• Activity A:
Answer these questions about the climbing-job forum thread, one a line:
(i) On what date did kennertree post?
(ii) What does Dennis1963 say he will not climb?
(iii) What does Dennis1963 say he has of his own?
• Activity B:
Please repeat the passage of the climbing-job forum thread starting with "## Dennis1963 (May 14, 2008)" and going on through "kennertree (May 14, 2008)".

**** Exercise text

# Been climbing since I was born, in need of a job.



## Dennis1963 (May 14, 2008)

A little about myself: Started climbing after birth, am not afraid of heights, but will not climb buildings (my cousin had a bad experience once), prefer vines, but willing to learn the ropes. have my own chainsaw. Prefer to work in an area with banana trees (if possible). Do not mind sleeping in tree over night to get a early start.


----------



## kennertree (May 14, 2008)

Dennis1963 said:


> A little about myself: Started climbing after birth, am not afraid of heights, but will not climb buildings (my cousin had a bad experience once), prefer vines, but willing to learn the ropes. have my own chainsaw. Prefer to work in an area with banana trees (if possible). Do not mind sleeping in tree over night to get a early start.



You aren't monkeying around are ya?


----------



## Dennis1963 (May 15, 2008)

Dennis1963 said:


> A little about myself: Started climbing after birth, am not afraid of heights, but will not climb buildings (my cousin had a bad experience once), prefer vines, but willing to learn the ropes. have my own chainsaw. Prefer to work in an area with banana trees (if possible). Do not mind sleeping in tree over night to get a early start.

********
**** Data for analysis

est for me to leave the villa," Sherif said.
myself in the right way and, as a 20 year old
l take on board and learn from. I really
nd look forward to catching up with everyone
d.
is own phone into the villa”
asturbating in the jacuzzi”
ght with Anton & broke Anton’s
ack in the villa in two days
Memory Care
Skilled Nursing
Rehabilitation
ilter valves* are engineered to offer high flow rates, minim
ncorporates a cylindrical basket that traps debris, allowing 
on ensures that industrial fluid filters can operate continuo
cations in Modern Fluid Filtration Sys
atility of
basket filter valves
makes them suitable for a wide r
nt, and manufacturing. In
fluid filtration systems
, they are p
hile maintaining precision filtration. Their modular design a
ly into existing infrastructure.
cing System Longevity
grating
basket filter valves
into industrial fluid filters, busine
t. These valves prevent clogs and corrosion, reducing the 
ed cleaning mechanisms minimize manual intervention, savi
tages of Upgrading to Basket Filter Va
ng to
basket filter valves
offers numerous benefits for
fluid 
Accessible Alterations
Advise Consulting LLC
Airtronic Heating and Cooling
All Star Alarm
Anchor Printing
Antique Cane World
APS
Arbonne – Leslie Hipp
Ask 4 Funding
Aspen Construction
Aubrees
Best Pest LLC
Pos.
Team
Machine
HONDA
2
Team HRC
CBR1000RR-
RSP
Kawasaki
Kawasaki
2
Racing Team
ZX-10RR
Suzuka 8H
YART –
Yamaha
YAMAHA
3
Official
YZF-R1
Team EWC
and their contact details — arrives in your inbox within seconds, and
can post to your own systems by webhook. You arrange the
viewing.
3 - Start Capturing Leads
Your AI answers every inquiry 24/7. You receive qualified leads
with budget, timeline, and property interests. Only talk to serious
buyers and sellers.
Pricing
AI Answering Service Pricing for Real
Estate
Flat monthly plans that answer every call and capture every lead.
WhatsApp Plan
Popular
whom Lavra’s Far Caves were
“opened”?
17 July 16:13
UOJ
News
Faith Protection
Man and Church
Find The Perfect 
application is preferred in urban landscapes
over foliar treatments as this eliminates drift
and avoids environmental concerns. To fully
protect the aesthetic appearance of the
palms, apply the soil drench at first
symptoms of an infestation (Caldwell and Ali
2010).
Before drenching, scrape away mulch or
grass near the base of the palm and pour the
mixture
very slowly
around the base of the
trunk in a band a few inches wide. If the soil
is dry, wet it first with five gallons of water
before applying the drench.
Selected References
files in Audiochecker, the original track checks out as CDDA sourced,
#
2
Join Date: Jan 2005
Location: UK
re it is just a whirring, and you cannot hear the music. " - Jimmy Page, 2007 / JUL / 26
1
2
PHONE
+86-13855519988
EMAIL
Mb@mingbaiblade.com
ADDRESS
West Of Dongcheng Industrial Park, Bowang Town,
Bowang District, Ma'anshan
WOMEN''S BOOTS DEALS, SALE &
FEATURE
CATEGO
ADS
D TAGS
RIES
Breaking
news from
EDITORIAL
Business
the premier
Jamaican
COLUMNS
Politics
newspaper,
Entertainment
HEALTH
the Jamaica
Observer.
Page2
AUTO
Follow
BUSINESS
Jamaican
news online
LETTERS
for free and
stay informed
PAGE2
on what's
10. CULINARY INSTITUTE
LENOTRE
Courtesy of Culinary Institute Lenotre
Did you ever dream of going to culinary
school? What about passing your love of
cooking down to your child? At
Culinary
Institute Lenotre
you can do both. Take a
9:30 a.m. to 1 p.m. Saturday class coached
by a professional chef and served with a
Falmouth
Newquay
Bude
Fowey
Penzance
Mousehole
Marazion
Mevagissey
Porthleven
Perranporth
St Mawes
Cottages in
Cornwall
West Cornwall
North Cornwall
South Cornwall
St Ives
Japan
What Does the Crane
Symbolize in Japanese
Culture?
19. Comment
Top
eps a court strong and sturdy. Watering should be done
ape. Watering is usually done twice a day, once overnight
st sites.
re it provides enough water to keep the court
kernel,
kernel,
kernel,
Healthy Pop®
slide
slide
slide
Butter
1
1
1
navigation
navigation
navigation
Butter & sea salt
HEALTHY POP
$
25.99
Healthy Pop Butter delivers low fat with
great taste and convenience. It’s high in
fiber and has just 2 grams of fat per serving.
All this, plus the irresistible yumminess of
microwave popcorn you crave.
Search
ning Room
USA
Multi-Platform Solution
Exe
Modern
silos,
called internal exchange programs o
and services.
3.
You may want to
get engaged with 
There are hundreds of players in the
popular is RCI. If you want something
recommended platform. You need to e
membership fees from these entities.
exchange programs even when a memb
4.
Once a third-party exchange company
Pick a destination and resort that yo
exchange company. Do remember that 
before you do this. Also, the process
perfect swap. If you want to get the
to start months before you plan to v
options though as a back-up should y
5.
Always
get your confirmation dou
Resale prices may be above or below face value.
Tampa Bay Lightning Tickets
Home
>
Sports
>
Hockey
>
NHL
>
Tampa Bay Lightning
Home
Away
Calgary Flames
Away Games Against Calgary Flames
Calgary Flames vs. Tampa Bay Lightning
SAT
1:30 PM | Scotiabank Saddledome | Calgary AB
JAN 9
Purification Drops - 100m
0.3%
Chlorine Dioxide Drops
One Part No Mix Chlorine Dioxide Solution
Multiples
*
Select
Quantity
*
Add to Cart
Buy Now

********

• Expected answer A:
(i) May 14, 2008
(ii) Buildings
(iii) A chainsaw

• Expected answer B:
## Dennis1963 (May 14, 2008)

A little about myself: Started climbing after birth, am not afraid of heights, but will not climb buildings (my cousin had a bad experience once), prefer vines, but willing to learn the ropes. have my own chainsaw. Prefer to work in an area with banana trees (if possible). Do not mind sleeping in tree over night to get a early start.


----------



## kennertree (May 14, 2008)